> Do this: Format every line of the material below as a JSON list of strings, with one string for each line and any blank lines left out.

> Dataset excerpts:
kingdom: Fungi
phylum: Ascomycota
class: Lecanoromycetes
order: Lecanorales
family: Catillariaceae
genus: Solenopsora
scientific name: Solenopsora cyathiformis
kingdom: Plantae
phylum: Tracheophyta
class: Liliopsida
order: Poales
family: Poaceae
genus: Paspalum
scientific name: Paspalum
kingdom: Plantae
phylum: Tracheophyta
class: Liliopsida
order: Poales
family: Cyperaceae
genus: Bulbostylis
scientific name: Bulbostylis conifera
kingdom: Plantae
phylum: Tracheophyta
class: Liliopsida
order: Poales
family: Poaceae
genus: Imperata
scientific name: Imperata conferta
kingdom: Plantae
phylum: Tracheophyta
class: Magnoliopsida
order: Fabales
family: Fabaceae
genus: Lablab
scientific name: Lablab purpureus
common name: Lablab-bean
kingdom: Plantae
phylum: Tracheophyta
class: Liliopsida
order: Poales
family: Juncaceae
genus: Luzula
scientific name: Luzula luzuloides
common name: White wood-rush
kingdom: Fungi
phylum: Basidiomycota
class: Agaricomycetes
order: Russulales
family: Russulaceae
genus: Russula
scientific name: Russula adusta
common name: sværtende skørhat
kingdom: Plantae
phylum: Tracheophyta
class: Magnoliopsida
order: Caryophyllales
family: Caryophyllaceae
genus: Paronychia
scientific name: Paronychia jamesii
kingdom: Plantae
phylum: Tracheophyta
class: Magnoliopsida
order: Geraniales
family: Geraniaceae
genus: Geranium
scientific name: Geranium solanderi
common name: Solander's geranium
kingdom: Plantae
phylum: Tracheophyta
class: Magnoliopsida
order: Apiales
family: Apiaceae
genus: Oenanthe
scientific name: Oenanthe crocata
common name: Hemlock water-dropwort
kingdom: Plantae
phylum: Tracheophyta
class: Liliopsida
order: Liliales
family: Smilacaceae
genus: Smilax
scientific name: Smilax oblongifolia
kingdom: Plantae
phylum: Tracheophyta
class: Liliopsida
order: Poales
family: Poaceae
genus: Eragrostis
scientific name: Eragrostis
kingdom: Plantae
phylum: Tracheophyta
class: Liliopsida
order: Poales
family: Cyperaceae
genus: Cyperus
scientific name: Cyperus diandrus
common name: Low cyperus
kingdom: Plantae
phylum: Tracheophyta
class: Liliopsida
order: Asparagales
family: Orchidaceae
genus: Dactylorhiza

> Answer below:
[
  "kingdom: Fungi",
  "phylum: Ascomycota",
  "class: Lecanoromycetes",
  "order: Lecanorales",
  "family: Catillariaceae",
  "genus: Solenopsora",
  "scientific name: Solenopsora cyathiformis",
  "kingdom: Plantae",
  "phylum: Tracheophyta",
  "class: Liliopsida",
  "order: Poales",
  "family: Poaceae",
  "genus: Paspalum",
  "scientific name: Paspalum",
  "kingdom: Plantae",
  "phylum: Tracheophyta",
  "class: Liliopsida",
  "order: Poales",
  "family: Cyperaceae",
  "genus: Bulbostylis",
  "scientific name: Bulbostylis conifera",
  "kingdom: Plantae",
  "phylum: Tracheophyta",
  "class: Liliopsida",
  "order: Poales",
  "family: Poaceae",
  "genus: Imperata",
  "scientific name: Imperata conferta",
  "kingdom: Plantae",
  "phylum: Tracheophyta",
  "class: Magnoliopsida",
  "order: Fabales",
  "family: Fabaceae",
  "genus: Lablab",
  "scientific name: Lablab purpureus",
  "common name: Lablab-bean",
  "kingdom: Plantae",
  "phylum: Tracheophyta",
  "class: Liliopsida",
  "order: Poales",
  "family: Juncaceae",
  "genus: Luzula",
  "scientific name: Luzula luzuloides",
  "common name: White wood-rush",
  "kingdom: Fungi",
  "phylum: Basidiomycota",
  "class: Agaricomycetes",
  "order: Russulales",
  "family: Russulaceae",
  "genus: Russula",
  "scientific name: Russula adusta",
  "common name: sværtende skørhat",
  "kingdom: Plantae",
  "phylum: Tracheophyta",
  "class: Magnoliopsida",
  "order: Caryophyllales",
  "family: Caryophyllaceae",
  "genus: Paronychia",
  "scientific name: Paronychia jamesii",
  "kingdom: Plantae",
  "phylum: Tracheophyta",
  "class: Magnoliopsida",
  "order: Geraniales",
  "family: Geraniaceae",
  "genus: Geranium",
  "scientific name: Geranium solanderi",
  "common name: Solander's geranium",
  "kingdom: Plantae",
  "phylum: Tracheophyta",
  "class: Magnoliopsida",
  "order: Apiales",
  "family: Apiaceae",
  "genus: Oenanthe",
  "scientific name: Oenanthe crocata",
  "common name: Hemlock water-dropwort",
  "kingdom: Plantae",
  "phylum: Tracheophyta",
  "class: Liliopsida",
  "order: Liliales",
  "family: Smilacaceae",
  "genus: Smilax",
  "scientific name: Smilax oblongifolia",
  "kingdom: Plantae",
  "phylum: Tracheophyta",
  "class: Liliopsida",
  "order: Poales",
  "family: Poaceae",
  "genus: Eragrostis",
  "scientific name: Eragrostis",
  "kingdom: Plantae",
  "phylum: Tracheophyta",
  "class: Liliopsida",
  "order: Poales",
  "family: Cyperaceae",
  "genus: Cyperus",
  "scientific name: Cyperus diandrus",
  "common name: Low cyperus",
  "kingdom: Plantae",
  "phylum: Tracheophyta",
  "class: Liliopsida",
  "order: Asparagales",
  "family: Orchidaceae",
  "genus: Dactylorhiza"
]